Reaching beyond Earth is an intrinsically pro-human goal. It is predicated on the belief that we can ultimately be a source for good, that we can become responsible stewards of life, and that we are worth saving. As such, it is a potent counter-narrative for building a future that strives for optimism and hope, and does not withdraw into despondent self-doubt. 

Mars Reconnaissance Orbiter imagery of Holden Crater (NASA/JPL-Caltech/University of Arizona)

There is good reason to feel frustrated with humanity. In an age where the full bloody history of our species is readily available to anyone with an internet connection, questioning the virtue of homo-sapiens is quite understandable. Since our descent from the trees, we’ve made more than a few unforgivable mistakes.
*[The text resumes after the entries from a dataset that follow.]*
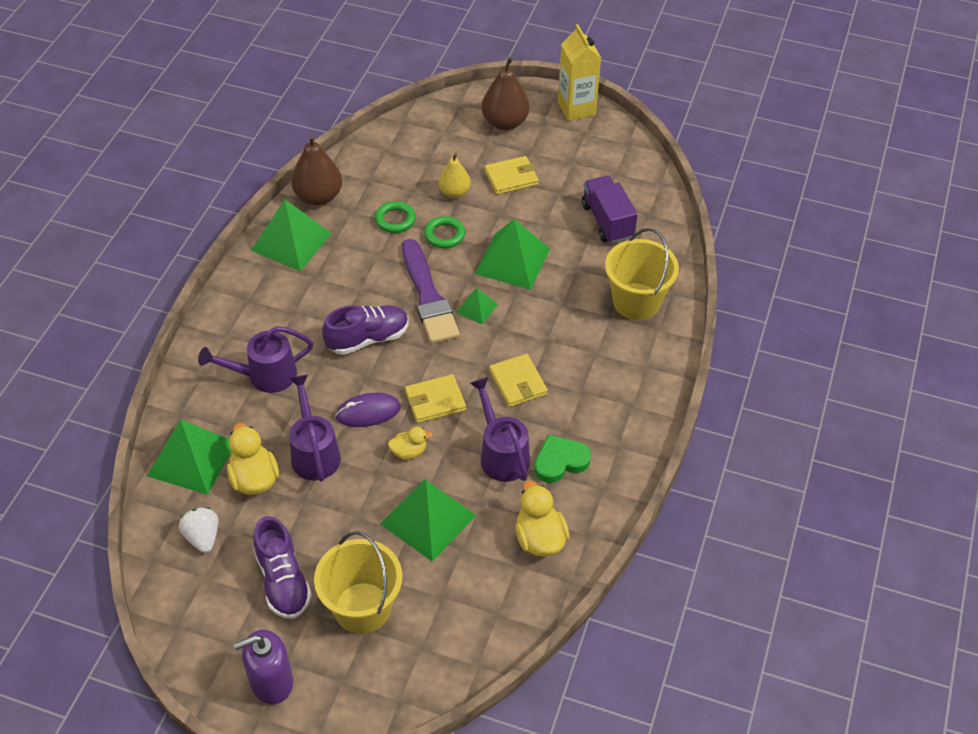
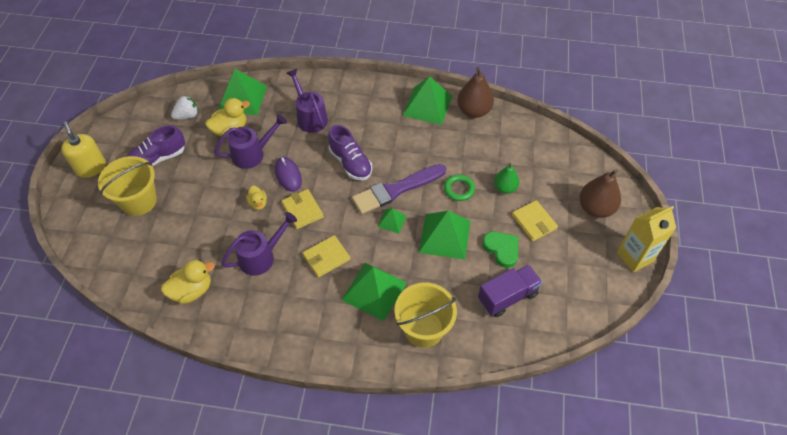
camera: 80 degrees right, 5 degrees up
purple soap dispenser [234,630,293,704] -> yellow soap dispenser [61,121,106,178]
green ring [375,201,416,233] -> none
green pyramid [380,479,476,562] -> green pyramid moved to [342,263,407,321]
yellow pear [438,153,471,198] -> green pear [494,163,519,194]
green heart [534,435,591,483] -> green heart moved to [482,232,518,268]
All of us know what it is like to feel worn-out and jaded by the weight of our sins against one another and this planet. It’s part of the human condition to carry that burden. We all have to decide what to do with that knowledge, both as individuals and as a collective. Either we acknowledge it and find a way to move forward, or we succumb to it.

The latter option – to throw one’s hands up in the air and say “well, I guess humans are just bad” – is attractive because it is easy. Resigning ourselves to bitterness and resentment is simple. It’s a philosophical Lazy Boy, in which we can comfortably avoid any genuine responsibility for the future.

If we really are intrinsically no good, then there’s no sense in working towards anything constructive, and we can feel free to wallow in negativity. It’s the perfect copout.

We need to choose the former path. We have to carry on, and reach for new beginnings with the belief – however elusive it might be – that we can build a future defined by the goodness within us. Not because we believe in utopia, but because an awareness of our failures tempered by an optimistic outlook is much more likely to have a positive outcome. Hopeful people are better at solving problems, and the expectation that we can and will do better brings true accountability.

To do this, we need to adopt a cognitive framework for our future that – while acutely aware of our many problems – is not forever encumbered by them.

That’s what Mars settlement is all about. It’s about finding a way to cheer for team human again, and to anticipate the coming century with optimism, while simultaneously working on our troubles here on Earth.

I hope that those critics – and, indeed, anybody who has lost faith in humanity – will watch on as the first explorers step foot on the red planet. I hope that, as they witness the unfolding of a new chapter in our shared history, they begin to feel a sense of daring optimism take root, in place of their despair.

When Hayley Arceneaux of the Inspiration 4 mission said “there is a future” and “it gets better”, she was referring to the words of encouragement she would relay from orbit to cancer patients around the world, but I think the spirit of that message was important for everyone back on Earth to receive.

Our species has a future – here, on Mars, and elsewhere – and it gets better.